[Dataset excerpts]
□ □ □ □

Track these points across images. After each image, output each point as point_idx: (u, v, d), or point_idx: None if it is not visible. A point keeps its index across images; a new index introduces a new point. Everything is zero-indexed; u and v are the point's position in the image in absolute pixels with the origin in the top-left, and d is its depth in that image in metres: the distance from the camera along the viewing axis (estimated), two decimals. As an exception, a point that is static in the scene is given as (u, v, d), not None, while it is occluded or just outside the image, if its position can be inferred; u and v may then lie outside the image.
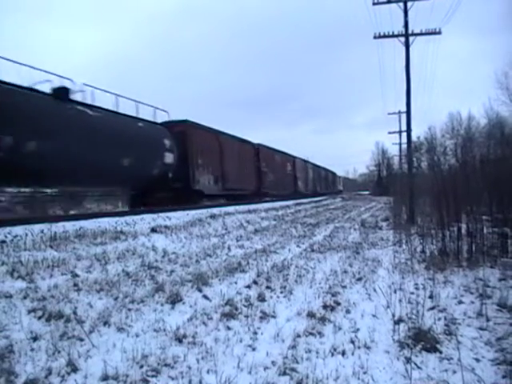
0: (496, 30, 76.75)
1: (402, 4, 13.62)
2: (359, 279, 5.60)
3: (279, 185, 29.43)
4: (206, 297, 4.66)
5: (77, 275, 5.10)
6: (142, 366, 2.89)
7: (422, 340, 3.30)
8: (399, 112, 32.40)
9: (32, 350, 3.04)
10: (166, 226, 9.60)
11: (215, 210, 13.89)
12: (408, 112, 14.15)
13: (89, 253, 6.30)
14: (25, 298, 4.08)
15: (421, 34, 13.81)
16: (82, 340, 3.25)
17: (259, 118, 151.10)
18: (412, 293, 4.80)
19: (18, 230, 7.02)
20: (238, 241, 9.11)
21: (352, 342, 3.41)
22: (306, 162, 39.37)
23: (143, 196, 14.91)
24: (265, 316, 4.04)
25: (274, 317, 4.05)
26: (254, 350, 3.28)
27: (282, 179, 30.53)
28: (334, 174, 61.85)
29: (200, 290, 4.86)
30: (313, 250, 8.10)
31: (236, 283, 5.35)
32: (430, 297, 4.53)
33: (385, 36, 14.08)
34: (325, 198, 36.40)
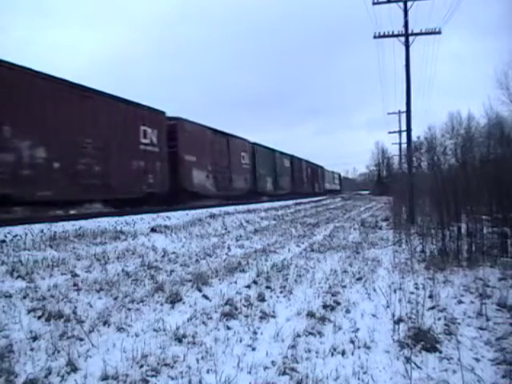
0: (496, 29, 76.82)
1: (401, 4, 13.61)
2: (359, 279, 5.60)
3: (89, 177, 11.67)
4: (205, 296, 4.66)
5: (76, 275, 5.10)
6: (141, 366, 2.89)
7: (422, 340, 3.30)
8: (399, 112, 32.37)
9: (32, 349, 3.04)
10: (165, 226, 9.60)
11: (215, 210, 13.91)
12: (408, 112, 14.13)
13: (88, 252, 6.30)
14: (24, 297, 4.08)
15: (421, 33, 13.79)
16: (81, 340, 3.25)
17: (260, 118, 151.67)
18: (412, 292, 4.80)
19: (18, 229, 7.03)
20: (237, 240, 9.10)
21: (352, 341, 3.41)
22: (227, 135, 21.34)
23: None
24: (265, 316, 4.03)
25: (273, 316, 4.05)
26: (253, 349, 3.28)
27: (119, 165, 12.71)
28: (317, 167, 46.11)
29: (200, 290, 4.86)
30: (313, 250, 8.10)
31: (236, 283, 5.34)
32: (430, 296, 4.53)
33: (385, 36, 14.06)
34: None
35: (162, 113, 15.57)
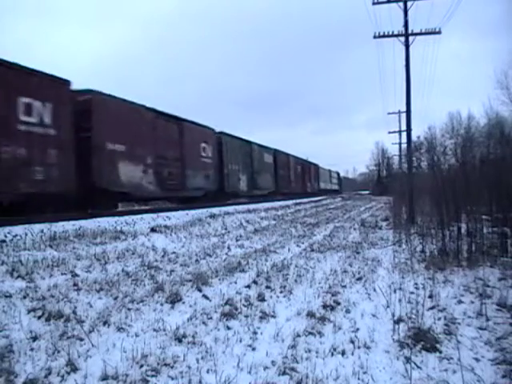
0: (496, 29, 76.93)
1: (401, 4, 13.61)
2: (359, 279, 5.59)
3: None
4: (205, 296, 4.66)
5: (76, 275, 5.10)
6: (141, 366, 2.88)
7: (422, 340, 3.30)
8: (399, 112, 32.39)
9: (32, 349, 3.04)
10: (165, 226, 9.60)
11: (215, 210, 13.92)
12: (408, 111, 14.14)
13: (88, 252, 6.30)
14: (24, 297, 4.08)
15: (421, 33, 13.80)
16: (81, 340, 3.25)
17: (261, 118, 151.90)
18: (412, 292, 4.80)
19: (18, 229, 7.03)
20: (237, 240, 9.11)
21: (352, 341, 3.40)
22: (180, 120, 16.40)
23: None
24: (264, 316, 4.03)
25: (273, 316, 4.05)
26: (253, 349, 3.28)
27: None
28: (310, 164, 41.35)
29: (200, 290, 4.86)
30: (312, 250, 8.10)
31: (236, 283, 5.34)
32: (430, 296, 4.53)
33: (385, 36, 14.06)
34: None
35: (64, 82, 10.69)
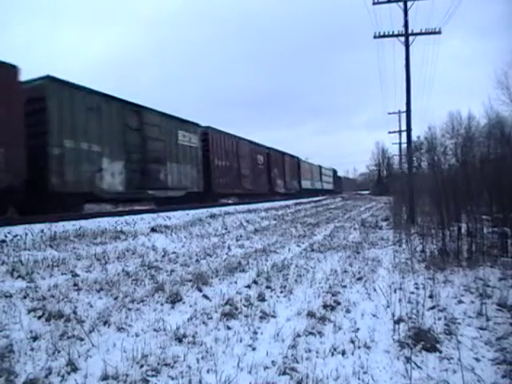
0: (496, 29, 76.98)
1: (401, 4, 13.61)
2: (359, 279, 5.59)
3: None
4: (205, 296, 4.66)
5: (77, 275, 5.10)
6: (141, 366, 2.88)
7: (422, 340, 3.30)
8: (399, 111, 32.37)
9: (32, 349, 3.04)
10: (165, 226, 9.60)
11: (215, 210, 13.91)
12: (408, 111, 14.13)
13: (89, 252, 6.30)
14: (25, 297, 4.08)
15: (421, 33, 13.78)
16: (81, 340, 3.25)
17: (262, 118, 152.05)
18: (412, 292, 4.80)
19: (18, 229, 7.03)
20: (237, 240, 9.11)
21: (352, 341, 3.40)
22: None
23: None
24: (265, 316, 4.03)
25: (274, 316, 4.05)
26: (254, 349, 3.28)
27: None
28: (283, 155, 30.93)
29: (200, 290, 4.86)
30: (313, 250, 8.10)
31: (236, 283, 5.34)
32: (430, 296, 4.53)
33: (385, 36, 14.05)
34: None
35: None
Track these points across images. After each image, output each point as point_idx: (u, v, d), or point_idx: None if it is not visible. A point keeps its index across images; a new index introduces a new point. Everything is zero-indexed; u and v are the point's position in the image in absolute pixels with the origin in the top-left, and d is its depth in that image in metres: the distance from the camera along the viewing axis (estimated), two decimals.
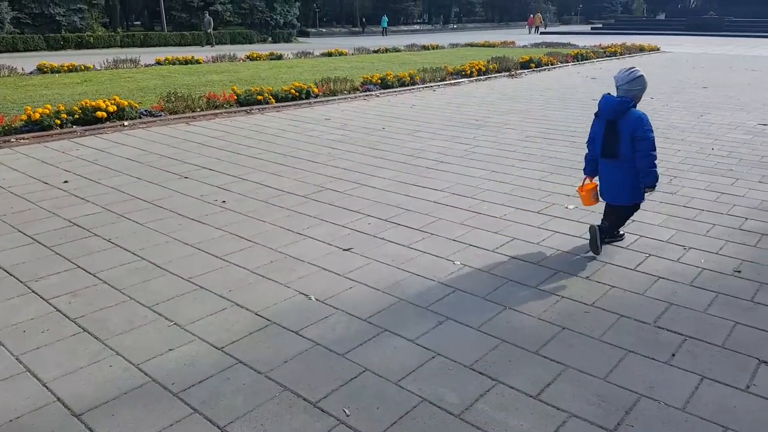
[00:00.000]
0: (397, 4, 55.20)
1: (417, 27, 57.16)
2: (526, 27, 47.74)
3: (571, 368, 2.59)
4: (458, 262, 3.70)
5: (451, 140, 7.35)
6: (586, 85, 12.93)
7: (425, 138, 7.51)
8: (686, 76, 14.76)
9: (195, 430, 2.21)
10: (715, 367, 2.62)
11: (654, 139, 3.66)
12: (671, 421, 2.26)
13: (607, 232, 3.90)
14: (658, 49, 23.73)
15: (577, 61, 17.94)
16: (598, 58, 19.19)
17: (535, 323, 2.98)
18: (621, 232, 4.16)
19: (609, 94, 3.80)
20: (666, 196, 5.04)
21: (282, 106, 9.95)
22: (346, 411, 2.29)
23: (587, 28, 49.88)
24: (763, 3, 42.88)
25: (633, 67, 3.73)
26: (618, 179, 3.78)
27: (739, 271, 3.60)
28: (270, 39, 36.77)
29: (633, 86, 3.66)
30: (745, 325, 2.98)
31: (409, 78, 12.40)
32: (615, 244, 4.04)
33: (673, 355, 2.70)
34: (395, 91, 11.87)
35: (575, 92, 11.91)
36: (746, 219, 4.50)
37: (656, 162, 3.67)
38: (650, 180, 3.65)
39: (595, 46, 22.22)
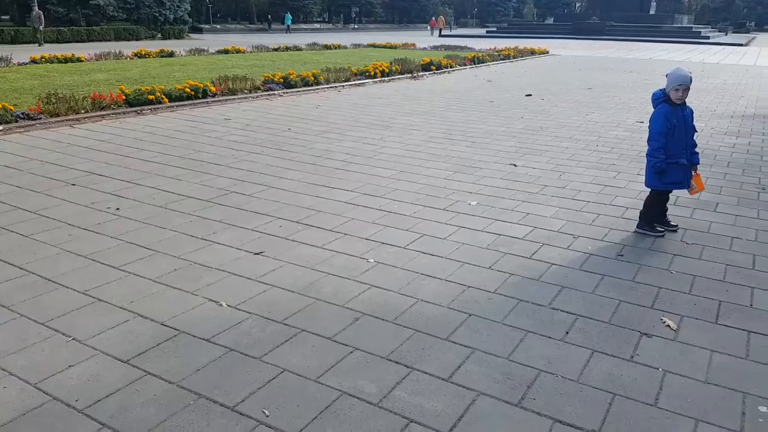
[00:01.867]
0: (296, 2, 54.71)
1: (318, 26, 57.05)
2: (429, 29, 49.11)
3: (478, 351, 2.76)
4: (372, 260, 3.80)
5: (359, 141, 7.47)
6: (482, 88, 13.57)
7: (333, 139, 7.57)
8: (573, 78, 15.89)
9: None
10: (604, 341, 2.90)
11: (658, 131, 4.13)
12: (568, 392, 2.49)
13: (649, 221, 4.42)
14: (547, 52, 25.31)
15: (474, 64, 18.76)
16: (493, 61, 20.17)
17: (445, 312, 3.14)
18: (673, 223, 4.53)
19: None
20: (556, 190, 5.45)
21: (176, 106, 9.56)
22: (266, 412, 2.31)
23: (483, 31, 52.08)
24: (639, 8, 46.99)
25: (678, 68, 4.24)
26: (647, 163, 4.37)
27: (621, 255, 3.98)
28: (159, 35, 35.14)
29: (667, 83, 4.17)
30: (628, 302, 3.31)
31: (313, 78, 12.39)
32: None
33: (567, 332, 2.96)
34: (299, 91, 11.81)
35: (473, 94, 12.46)
36: (627, 208, 4.96)
37: (657, 152, 4.15)
38: (650, 166, 4.24)
39: (490, 49, 23.36)
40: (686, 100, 4.21)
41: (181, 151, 6.70)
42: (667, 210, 4.56)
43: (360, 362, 2.66)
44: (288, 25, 46.91)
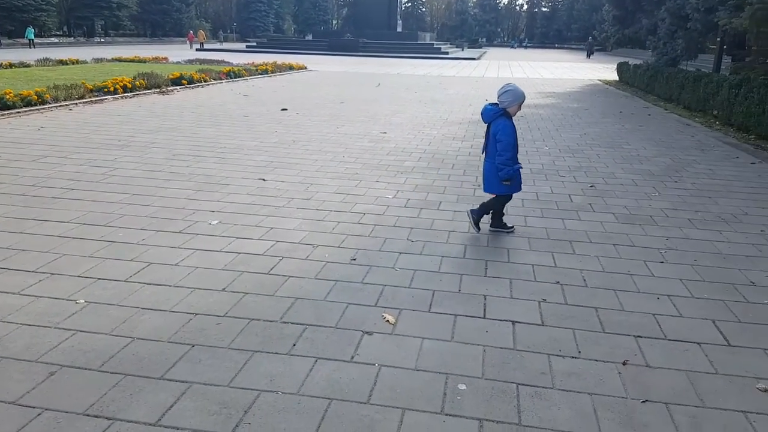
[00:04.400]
0: (26, 14, 47.58)
1: (56, 40, 50.47)
2: (188, 43, 46.87)
3: (195, 384, 2.60)
4: (82, 300, 3.35)
5: (87, 164, 6.67)
6: (237, 102, 13.36)
7: (53, 164, 6.63)
8: (328, 93, 16.60)
9: None
10: (328, 346, 2.97)
11: (510, 143, 4.48)
12: (286, 407, 2.47)
13: (478, 215, 4.78)
14: (305, 68, 26.10)
15: (230, 78, 18.42)
16: (251, 75, 20.06)
17: (165, 347, 2.90)
18: (509, 225, 4.89)
19: (490, 103, 4.64)
20: (302, 202, 5.54)
21: None
22: None
23: (242, 46, 51.66)
24: (387, 26, 51.30)
25: (508, 83, 4.61)
26: (488, 172, 4.67)
27: (354, 259, 4.17)
28: None
29: (505, 98, 4.49)
30: (355, 303, 3.46)
31: (36, 97, 10.77)
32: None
33: (294, 344, 2.97)
34: (17, 112, 10.16)
35: (227, 108, 12.19)
36: (364, 214, 5.25)
37: (509, 161, 4.50)
38: (503, 174, 4.53)
39: (248, 63, 23.19)
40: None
41: None
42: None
43: (49, 425, 2.28)
44: (31, 39, 41.01)
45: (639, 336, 3.17)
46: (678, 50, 17.11)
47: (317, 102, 14.16)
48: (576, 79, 24.85)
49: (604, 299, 3.63)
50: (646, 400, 2.61)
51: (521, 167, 4.69)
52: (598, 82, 23.19)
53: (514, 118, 4.66)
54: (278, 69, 23.08)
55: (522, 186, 4.89)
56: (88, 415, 2.35)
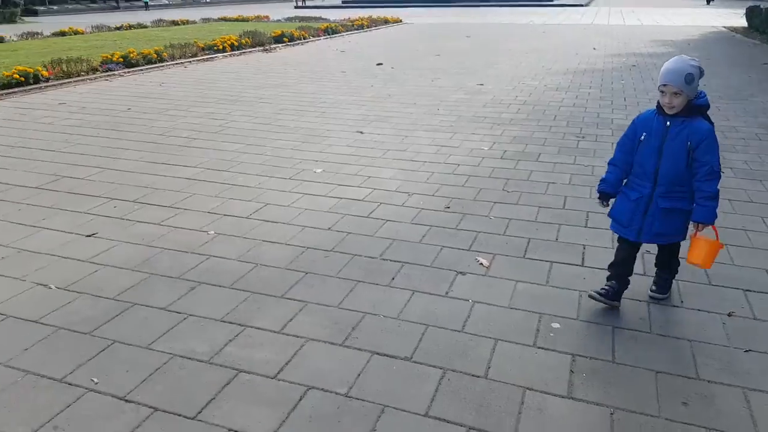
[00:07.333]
0: None
1: (166, 1, 53.33)
2: (293, 0, 47.76)
3: (310, 303, 2.99)
4: (212, 232, 3.86)
5: (205, 117, 7.32)
6: (335, 59, 13.73)
7: (177, 116, 7.34)
8: (424, 45, 16.51)
9: None
10: (424, 282, 3.25)
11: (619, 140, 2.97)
12: (387, 328, 2.80)
13: (661, 290, 3.09)
14: (400, 21, 25.96)
15: (328, 34, 18.82)
16: (347, 31, 20.36)
17: (283, 273, 3.32)
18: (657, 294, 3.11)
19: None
20: (397, 153, 5.81)
21: (5, 94, 8.75)
22: (94, 380, 2.37)
23: (339, 1, 51.83)
24: None
25: (679, 57, 2.69)
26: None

□ □ □ □

#### What you will do:
The lines above, starting at the one with "5: (451, 140, 7.35)" and ending at the one with "20: (666, 196, 5.04)", are the only ones to return, exactly as written.

#### Output below:
5: (451, 140, 7.35)
6: (586, 85, 12.93)
7: (425, 138, 7.51)
8: (686, 76, 14.76)
9: (195, 430, 2.21)
10: (715, 367, 2.62)
11: (654, 139, 3.66)
12: (671, 421, 2.26)
13: (607, 232, 3.90)
14: (658, 49, 23.73)
15: (577, 61, 17.94)
16: (598, 58, 19.19)
17: (535, 323, 2.98)
18: (621, 232, 4.16)
19: (609, 94, 3.80)
20: (666, 196, 5.04)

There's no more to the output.